**MATERIAL PROVIDED**
:::::
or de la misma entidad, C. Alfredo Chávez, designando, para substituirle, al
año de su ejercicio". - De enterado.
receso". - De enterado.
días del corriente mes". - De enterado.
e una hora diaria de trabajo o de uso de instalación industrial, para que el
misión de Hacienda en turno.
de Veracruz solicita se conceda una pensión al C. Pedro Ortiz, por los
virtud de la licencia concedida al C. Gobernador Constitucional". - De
:::::
**DIRECTIONS FOR THIS TASK**
After reading the material above, tally the lines that include the string "para" and give only the number.

**ANSWER BOX**
2